Anomaly Detection Model for Novel Antarctic Species Discovery

Overview

I am fascinated by embedding models, so for this project I used the PatchCore method to develop an unsupervised anomaly detection tool with the aim of identifying potentially new species in subsea towed camera imagery. The work builds on research conducted by British Antarctic Survey using imagery from the Weddell Sea Benthic Dataset, collected during expedition PS118 aboard the RV Polarstern.

The model was later tested on imagery from other transects collected during the same cruise, where it successfully highlighted several unusual organisms either not present or not prevalent in the training set. Whether any of these are genuinely undescribed species, I have no idea.

How It Works

PatchCore learns the visual characteristics of normal imagery without requiring large labelled datasets of anomalies or defects. I implemented the model using Anomalib, an open-source library for unsupervised anomaly detection and localisation. A pretrained neural network extracts feature embeddings from image patches, in this case using layers 2 and 3 of a pretrained ResNet backbone. A subset of these embeddings are stored as a representation of normal appearance.

During inference, new image patches are compared against this memory bank, and regions that differ significantly are assigned higher anomaly scores. These scores are then reconstructed into pixel-level anomaly heatmaps, allowing unusual features to be localised within an image.

Training Set

Researchers at BAS previously used imagery from expedition PS118 to train an object detection model for large-scale biodiversity monitoring. The dataset comprises 100 high-resolution OFOBS images from PS118, standardised into 25 morphotypes for object detection models. As part of this work, a team of expert ecologists spent over 800 hours labelling 100 images selected for their ecological diversity.

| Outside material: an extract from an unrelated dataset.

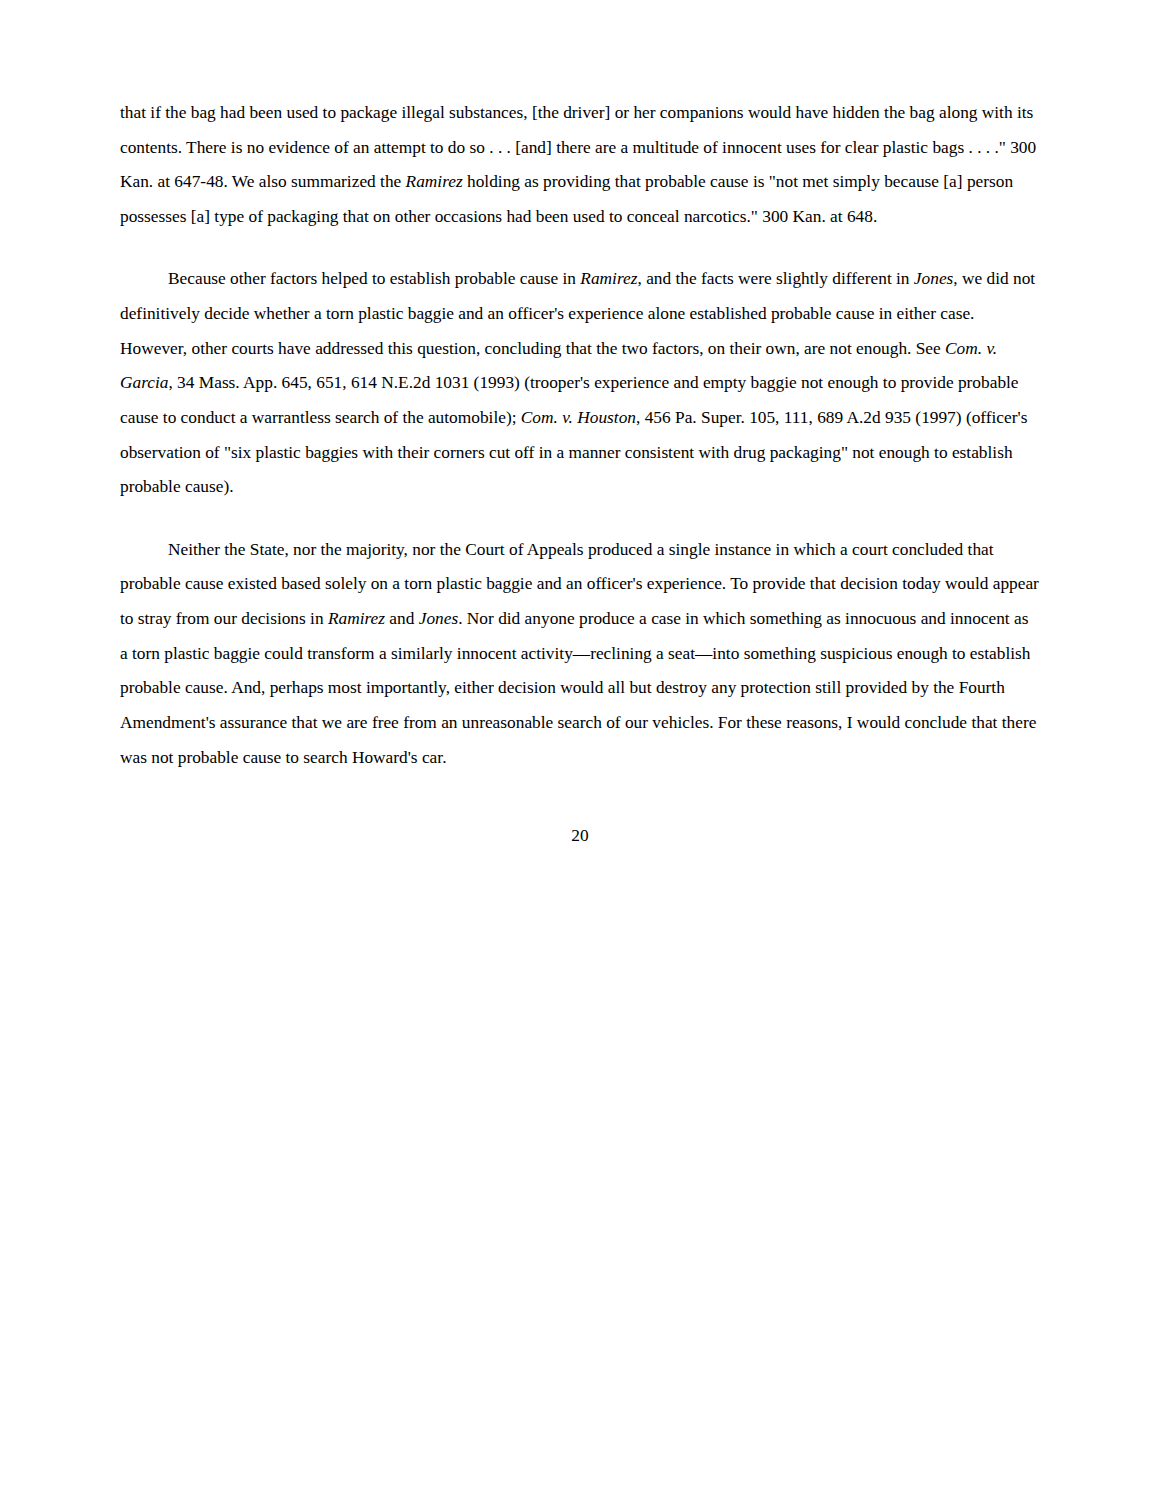that if the bag had been used to package illegal substances, [the driver] or her companions would have hidden the bag along with its contents. There is no evidence of an attempt to do so . . . [and] there are a multitude of innocent uses for clear plastic bags . . . ." 300 Kan. at 647-48. We also summarized the Ramirez holding as providing that probable cause is "not met simply because [a] person possesses [a] type of packaging that on other occasions had been used to conceal narcotics." 300 Kan. at 648.
Because other factors helped to establish probable cause in Ramirez, and the facts were slightly different in Jones, we did not definitively decide whether a torn plastic baggie and an officer's experience alone established probable cause in either case. However, other courts have addressed this question, concluding that the two factors, on their own, are not enough. See Com. v. Garcia, 34 Mass. App. 645, 651, 614 N.E.2d 1031 (1993) (trooper's experience and empty baggie not enough to provide probable cause to conduct a warrantless search of the automobile); Com. v. Houston, 456 Pa. Super. 105, 111, 689 A.2d 935 (1997) (officer's observation of "six plastic baggies with their corners cut off in a manner consistent with drug packaging" not enough to establish probable cause).
Neither the State, nor the majority, nor the Court of Appeals produced a single instance in which a court concluded that probable cause existed based solely on a torn plastic baggie and an officer's experience. To provide that decision today would appear to stray from our decisions in Ramirez and Jones. Nor did anyone produce a case in which something as innocuous and innocent as a torn plastic baggie could transform a similarly innocent activity—reclining a seat—into something suspicious enough to establish probable cause. And, perhaps most importantly, either decision would all but destroy any protection still provided by the Fourth Amendment's assurance that we are free from an unreasonable search of our vehicles. For these reasons, I would conclude that there was not probable cause to search Howard's car.
20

My assumption was that if genuinely novel organisms existed within these images, they likely would have already been identified. I therefore used this labelled dataset as the model's normal training set.

Testing

As a sanity check, I first ran the training imagery back through the anomaly detection pipeline. Surprisingly, several strong anomalies were still identified. The most visually striking was this purple elasipodid. There is only a single example of an organism like this within the training data.

Testing On New Transects

To test the method further, I applied it to imagery not used for training and collected during cruise sections 69-1 & 6-9. Initially, many high-scoring anomalies turned out to be blurry imagery, poorly illuminated frames, or images taken too far from the seabed to contain useful ecological detail.

I refined the test dataset using the image metadata, filtering for similar depths and geographic locations to those used in training. This improved the proportion of in-distribution imagery used during inference. Given my fairly modest GPU resources I only tested around 300 images, but there were still some interesting detections.

The strongest result was the identification of what I believe to be a worm, as I could not find anything visually similar within the training set. Worm tubes were present, but no visible organisms themselves.

The model also identified a less colourful elasipodid, a ring-shaped anemone, and what I think is a sea pen. These were less anomalous overall because related examples existed within the training data, but only in very small numbers. Out of roughly 31,000 organisms used during training, there were fewer than 20 similar anemones, around 10 sea pens, and only two comparable elasipodids.

Next Steps

I am currently exploring several ways to improve the method:

• Balancing the training data so that equal numbers of patches capture seabed and benthic organisms.
• Augmenting patches containing underrepresented organisms to improve their representation within the memory bank.
• Training on much larger volumes of unfiltered cruise imagery rather than expert pre-screened datasets. Rare organisms still tend to be flagged as anomalous even when present in training, so this may still allow genuinely unusual species to be identified.